I talked about the SkyCity - Convention Centre deal on The Panel on Monday. I come in around the 20 minute mark.
John Key's offered SkyCity a deal where they get permission to put in more gambling machines in exchange for SkyCity building a new convention centre for Auckland. Key indicated in the press that a government-funded one here could never meet its capital costs, so was looking for options that didn't cost the government anything.
On the plus side, it's unlikely this arrangement yields another Claudelands. SkyCity's on the hook for costs. They've reasonable incentive to keep things running properly: the Centre would complement their existing operations. The more conventioneers, the more potential customers at the nearby casino.
But it isn't true that the deal doesn't cost the government anything. If they were instead to hold an auction for the right to put a bunch of new pokie machines, people would bid for those rights. The value of the winning bid in that auction is the cost of the Convention Centre to the government. We would expect, though, that the amount paid in that kind of auction is less than the value of the concession to SkyCity; those rights, bundled with Convention Centre provision, are less likely to be eroded by toughened regulations on pokie machines from some future government than would be rights otherwise auctioned off. And, if I owned a pokie machine concession in a bar in South Auckland, I'd be awfully worried that the deal for SkyCity would come at the expense of an increased likelihood my pokie licences wouldn't be renewed sometime down the track; those are the folks most likely to bear the incidence of the concession if there's any holding to a sinking lid policy on overall pokie numbers. So it costs the government nothing in roughly the same way that the old French monarchs got money for free by selling state monopoly concessions. They're very likely getting a better deal from SkyCity than they'd get if they just put it up to auction, but that doesn't mean it's costless.
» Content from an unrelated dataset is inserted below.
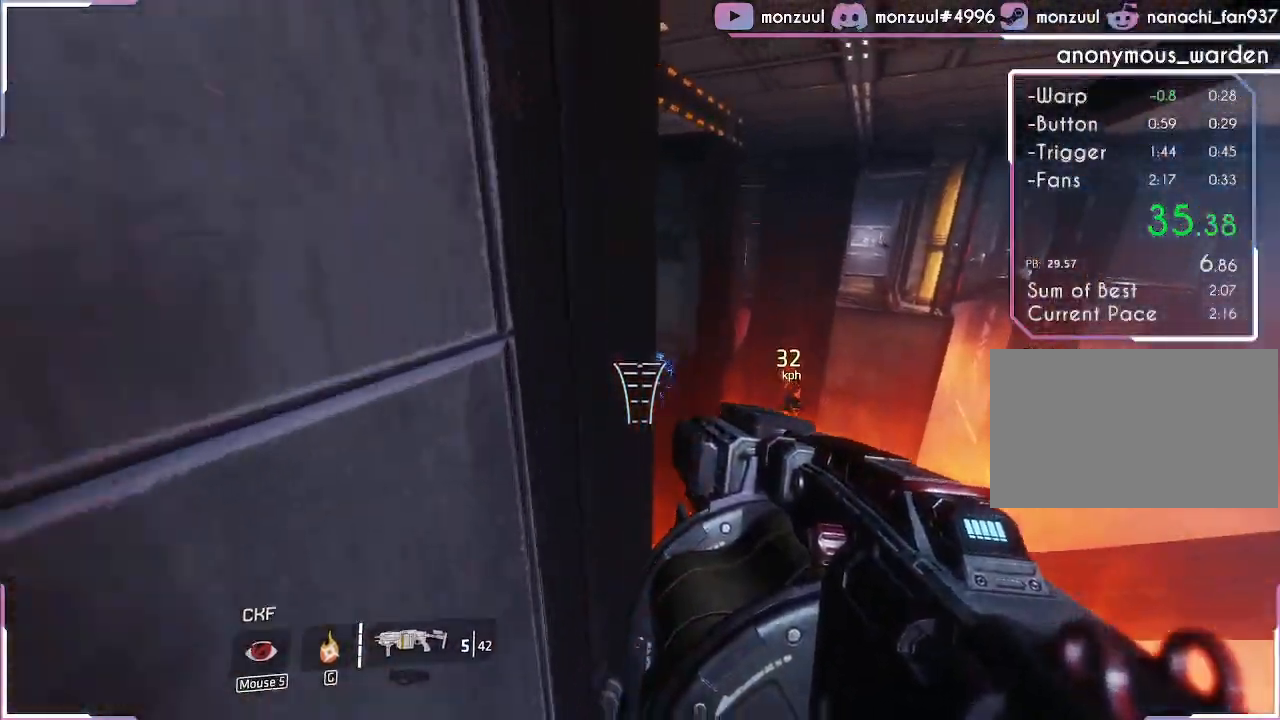
{"keys": ["w"], "events": [[100, "w", "down"], [167, "a", "up"]]}
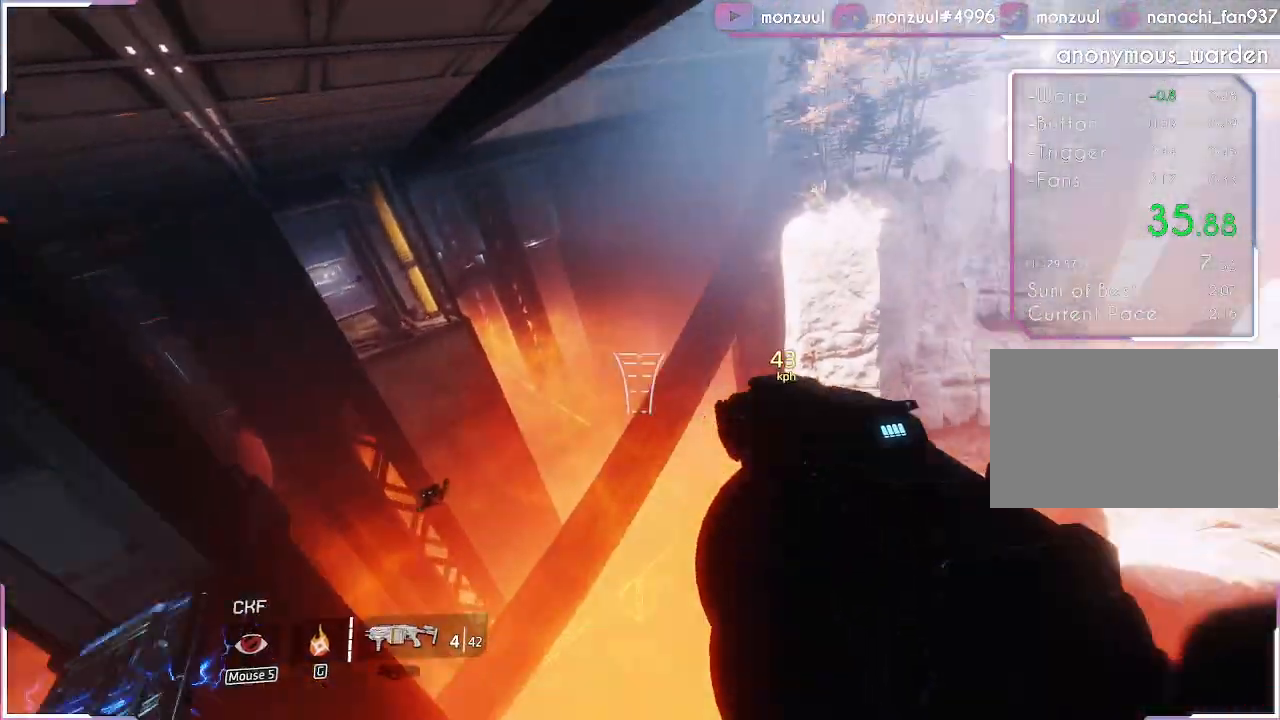
{"keys": ["a"], "events": [[367, "a", "down"], [467, "w", "up"]]}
I'm no particular fan of "economic effects" numbers being used in selling the deal. The $90 million estimated "boost" to the economy is likely just estimated spending figures from conventioneers; spending isn't the same thing as benefits. And while the literature on the economic effects of convention centres is not as well developed as the literature on stadiums, I'd be pretty surprised if they were all that beneficial. Even the former head of the Tourism Auckland says convention centres typically lose money.
Bottom line: I do not believe the "broader benefits" case for building convention centres. Nothing stops hotels near a proposed centre from getting into sponsorship arrangements where they pay for listings in standard convention centre marketing materials to help fund the centre; I find it more likely that the benefits are too small to make it worthwhile than that public goods problems, easily resolved by assurance contract, stop things. But if we're going to have a new convention centre, this might be the least bad way of limiting fiscal risks. That's not a strong endorsement, because I don't particularly like the potential regulatory takings from the local pubs currently hosting pokies if the new machines are part of the sinking lid policy, and because there's a whiff of cronyism to the whole thing. But honestly, who else would be able to pull off the casino-convention centre combination in Auckland?
Update: See also Sam Richardson and Bill Kaye-Blake. Bill likes the deal less than I do; he worries about gambling being regressive taxation. I'd expect that it won't be as regressive as Bill thinks, mostly because of the likely closure of other machines in pubs and the consequent shifting of gambling clientele towards international casino visitors. Sam wonders about construction and other employment effects.